Of course much worse than caring so much we don’t challenge or challenging so hard we forget to care is Manipulative Insincerity, what happens when we neither care nor challenge but fume silently. And all too often the current climate of gender politics pushes both men and women to be manipulatively insincere on the topic. I am guessing that is in part what you were reacting to and why you wrote as you did. In today’s legal climate, it’s hardly surprising that Google fired you for writing what you did; if your words had gone unchallenged many people would have felt the company was not doing enough to prevent a hostile work environment. I’ll confess I wouldn’t want to work as your peer or your employee after what you wrote. However, my offer of coaching does stand if you’d like it. That’s because I believe the laws that have been put in place to protect women from discrimination sometimes make open conversations in which we explore ideas (and get some things wrong) too dangerous. That is a shame and I’d like to find a way forward. And get your thoughts on that as well.
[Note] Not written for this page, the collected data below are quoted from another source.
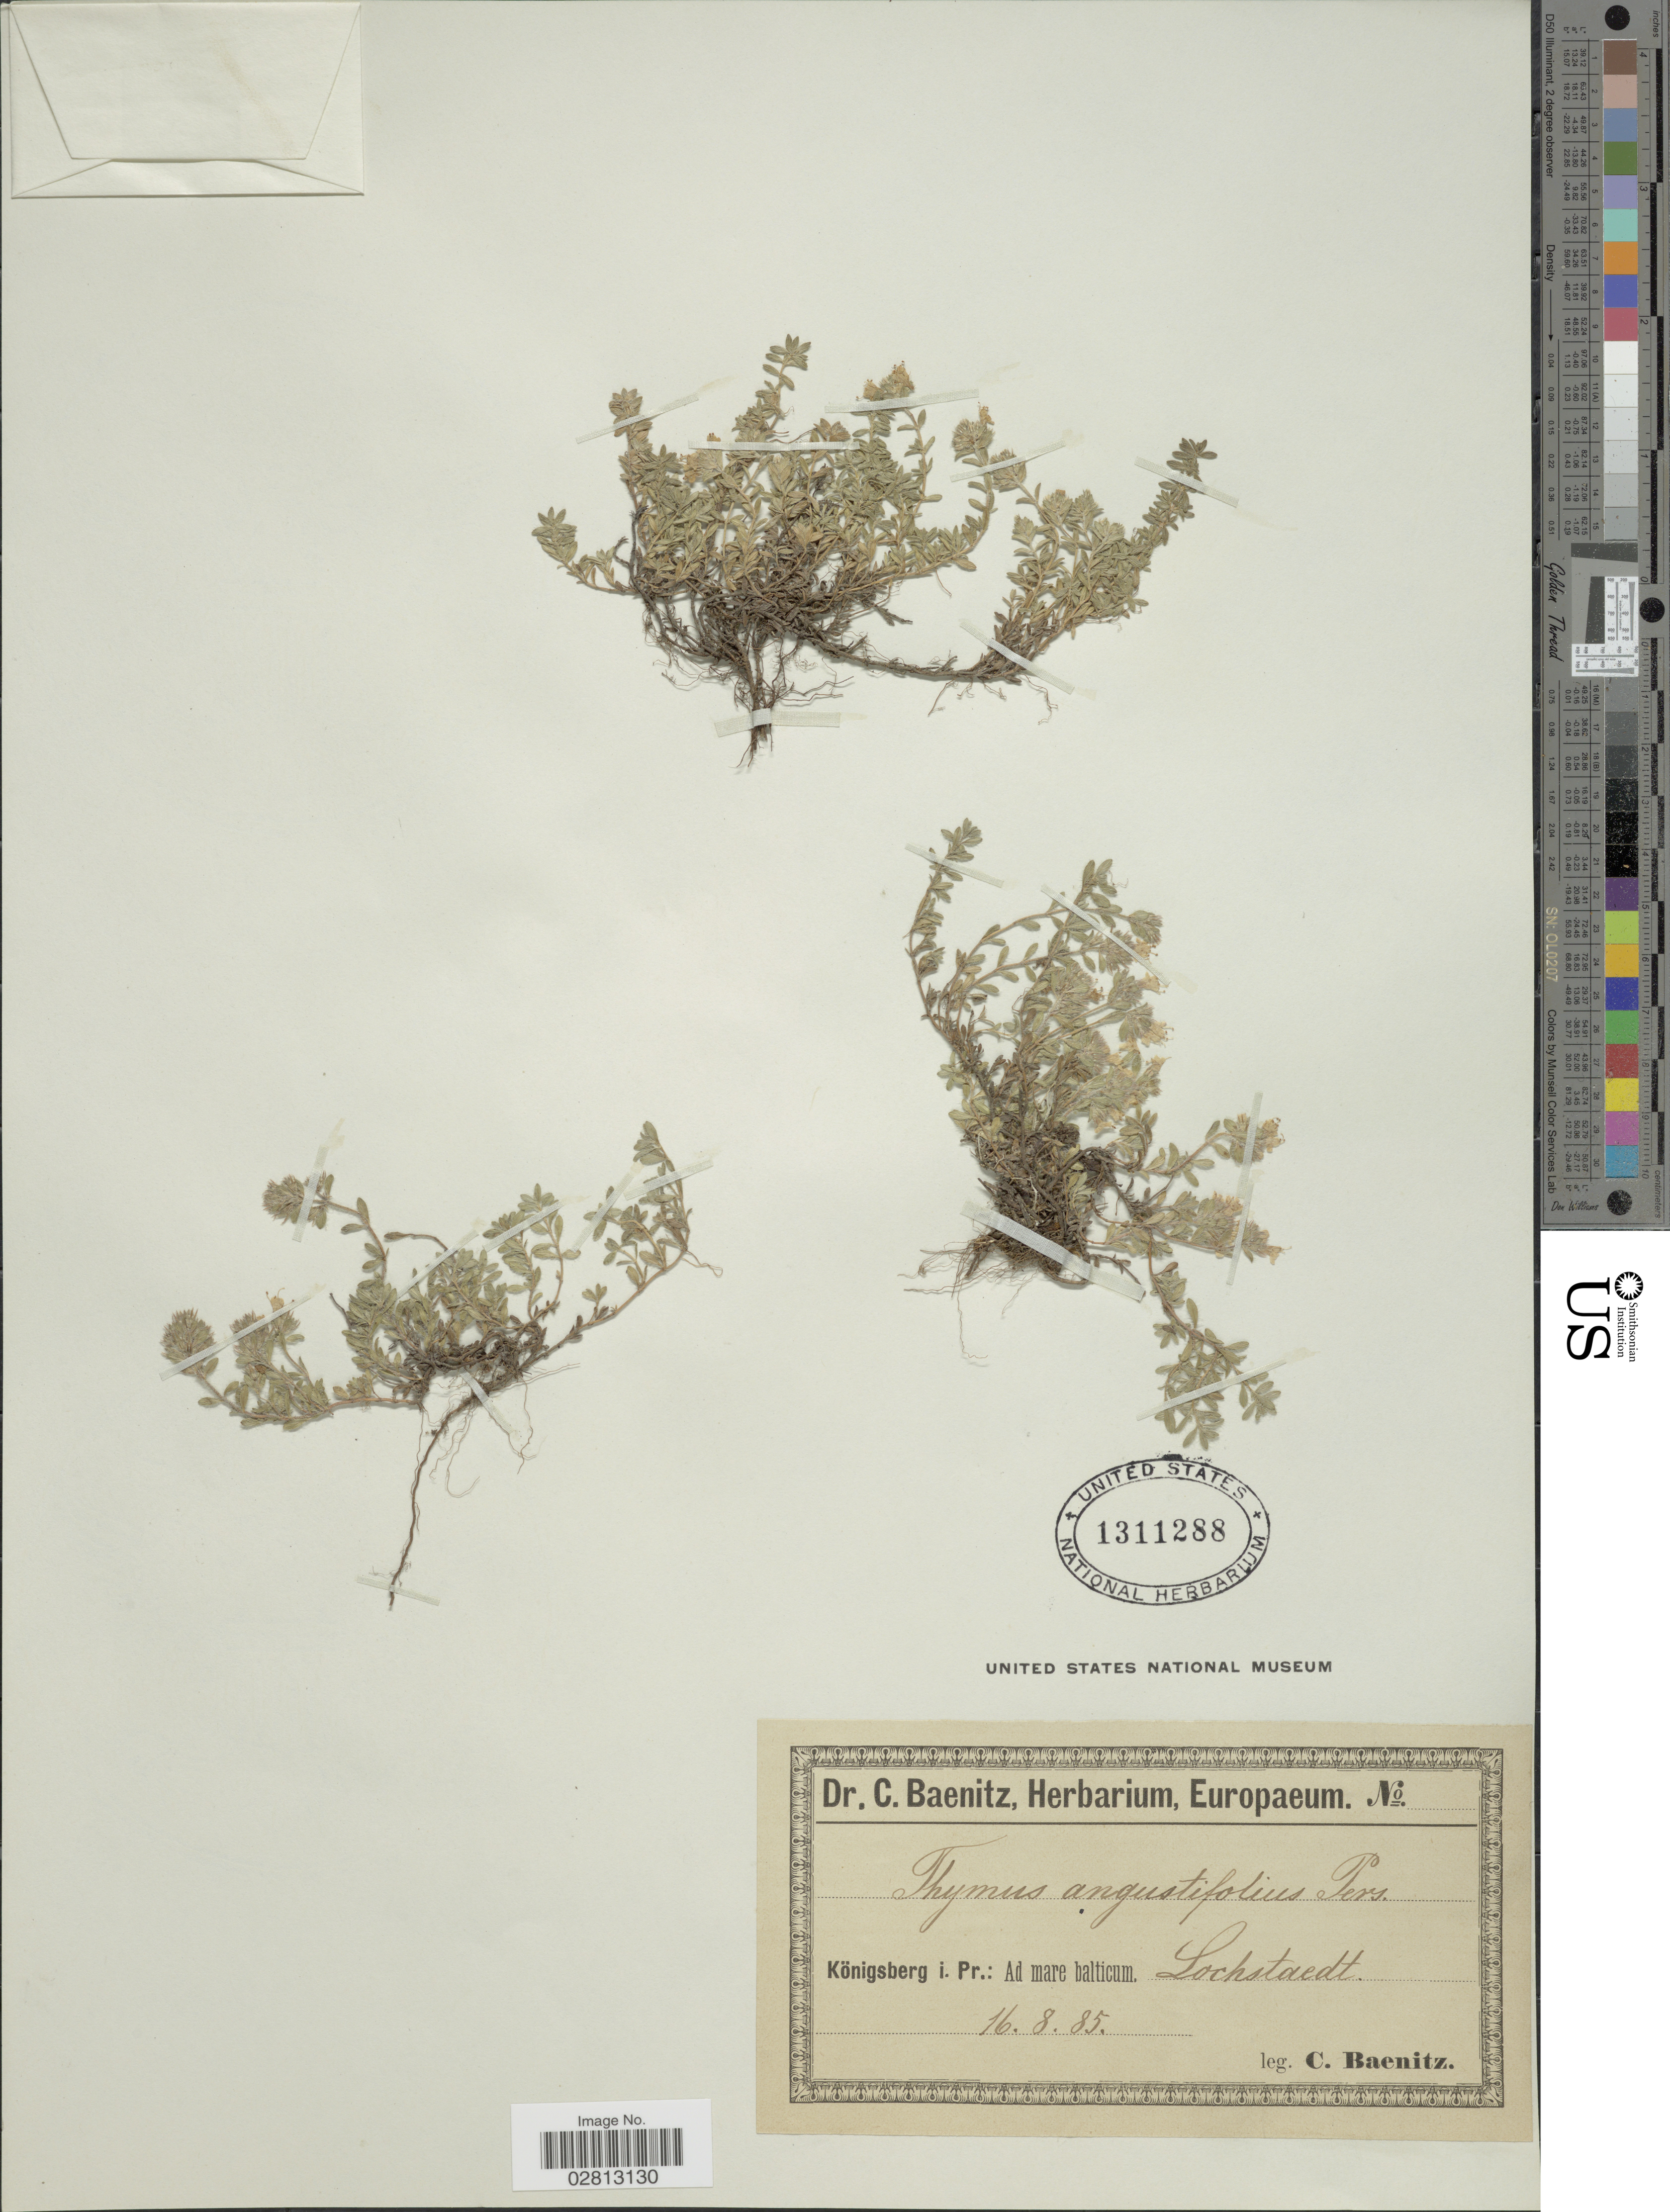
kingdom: Plantae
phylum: Tracheophyta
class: Magnoliopsida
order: Lamiales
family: Lamiaceae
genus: Thymus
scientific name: Thymus angustifolius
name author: Pers.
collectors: C. G. Baenitz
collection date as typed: Transcribed d/m/y: 16/8/85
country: Germany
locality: Königsberg i. Pr., Ad mare balticum., Lochstaedt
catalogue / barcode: US 1311288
You don’t have to become emotionally unengaged to avoid Ruinous Empathy. When you pretend the emotional factors that govern all of us–even you–don’t exist, you don’t become more rational, you just fall prey to self-deception and become a worse communicator. You don’t need to choose between your mind and your emotions. You can be the master of both. You can care and challenge.

Google’s founders showed how to do that at a company meeting in 2004 when an engineer asked why Google’s executives were spending so much time getting a daycare set up. Why was it such a priority? There were a lot of abstract reasons given, but the best answer was Larry’s. He said, to the best of my memory, “Well, Susan just returned from maternity leave. We love working with her, and if she wants to come back to work, we want to make it as easy as possible for her.” Susan figured out how to make brand advertising work at Google, a multi-billion- dollar business, and she’s now CEO of YouTube. I’d say that explaining the decision through an anecdote was more effective than stats, and that building the daycare center paid off, wouldn’t you?